Das Vertrauen fehlt ...
Martin Weiss in Investors Daily
vom 16. Juni 2003 18:00 Uhr
ENL5454
In der letzten Woche erreichte der deutsche Leitindex mit einem Punktstand von 3250 den höchsten Stand in diesem Jahr. Nur Gewinnmitnahmen am Freitag waren dafür verantwortlich, dass nicht auch die 3300-Punkte-Marke in Angriff genommen wurde. Erinnern Sie sich? Vor einigen Wochen hatte ich hinsichtlich der aktuellen Aufwärtsbewegung im nach wie vor vollkommen intakten Bärenmarkt von einem Anstieg des Dax bis in den Bereich von 3300 gesprochen.
Richtig, beim S+P 500 ging ich davon aus, dass schon bei 960 das Ende der Fahnenstange erreicht sein wird. Nunmehr kämpft der Index um das Überschreiten der 1000 Punkte-Schwelle. Ähnlich verhält es sich mit dem Dow Jones, der ein wenig weiter als nur bis auf 9000 voran kam.
Nicht zu vergessen, der japanische Nikkei, der in jüngster Vergangenheit ein erstaunliches "comeback" feierte und ebenfalls bei knapp 9000 steht. Aber, es sollte nicht außer acht gelassen werden, dass es sich dabei um die japanische Sondersituation handelt. Nippon exerziert nach 13-Jahren deflationärer Wirtschaftskrise vor, was auch in den USA bzw. Deutschland bevorstehen könnte.
Genau, die Bank of Japan will bspw. aktiv auf der Käuferseite stabilisierend in den Aktienmarkt eingreifen. Andererseits wird bereits laut über die Einführung einer Steuer auf "cash-Bestände" nachgedacht. Dies wäre dann wahrlich nichts anderes als pure Verzweiflung, oder der Offenbarungseid, wie man's eben nimmt.
Inzwischen vernimmt man auch aus der EZB, dass für den Fall einer Deflation in Europa, speziell in Deutschland, Instrumente zur Bekämpfung einer unheilsamen Geldaufwertung zur Verfügung stehen würden. Angemerkt sei aber, dass laut EZB-Chefvolkwirt Issing momentan noch keine Anzeichen einer Deflationsspirale gegeben sind. Auch wenn bis zum heutigen Tage diese real existierende Gefahr verharmlost und beschönigt wird, so gehe ich davon aus, dass speziell Deutschland extrem anfällig für deflationäre Tendenzen ist. Und zwar nicht nur aufgrund der Demographie bzw. der gigantischen Probleme des Sozialsystems, sondern auch verstärkt durch die Öffnung der EU in den Osten. Denn durch die Erweiterung wird der Druck auf die Löhne, Preise und die Sozialsysteme der jetzigen EU-Staaten noch stärker. Und besonders Deutschland, geographisch im Herzen Europas gelegen, wird insofern umso mehr in die deflationäre Zange genommen.

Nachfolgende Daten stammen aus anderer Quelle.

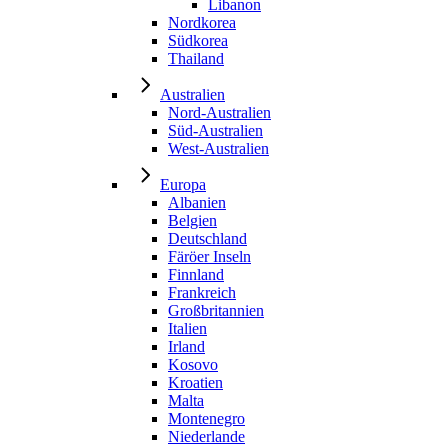
Libanon
Nordkorea
Südkorea
Thailand
Australien
Nord-Australien
Süd-Australien
West-Australien
Europa
Albanien
Belgien
Deutschland
Färöer Inseln
Finnland
Frankreich
Großbritannien
Italien
Irland
Kosovo
Kroatien
Malta
Montenegro
Niederlande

Auch in den USA, die selben Nöte. Um 0,3 Prozent gingen die Erzeugerpreise im Mai zurück. Dies ist umso beachtlicher, zumal ja der für den April extrem hohe Rückgang von 1,9 Prozent auch in revidierter Rechnung bestätigt wurde. Es verwundert daher keinesfalls, dass von einigen Marktbeobachtern der Fed weitere Zinssenkungen anheim gelegt werden. Angesichts eines sehr, sehr schwachen Arbeitsmarktes bei einer Arbeitslosenrate von 6,1 Prozent und einem 20-Jahres-Hoch, was die Zahl der Empfänger von Arbeitslosen-unterstützung angeht, ist es schon als "Erfolg" zu sehen, dass die durchschnittlichen Einzelhandelsumsätze nur um 0,2 Prozent im April und Mai diesen Jahres rückläufig waren. In diesem Kontext war es alles andere als eine negative Überraschung, dass das Verbrauchervertrauen so stark eingebrochen ist. Viele Verbraucher haben einfach kein Vertrauen in diese sogenannte wirtschaftliche Erholung, da sie am eigenen Leibe eben erfahren, wie schwierig die Lage am Arbeitsmarkt und in den Betrieben wirklich ist. Dennoch war es schon verblüffend, wie die Aktienmärkte – völlig losgelöst von den Fundamentaldaten – eine Irak-Nachkriegsrallye erlebten. Als ob alle Probleme gelöst seien, wurden die Indizes nach oben gezogen.
Angesichts dieser wahrlich schlechten Rahmenbedingungen gibt es kaum einen Grund, dass Aktien von dieser Basis aus noch höher katapultiert werden. Es sei denn, es wird bewusst wiederum Luft in die Blase gepumpt, was mittel- und langfristig gesehen äußerst ungesund wäre.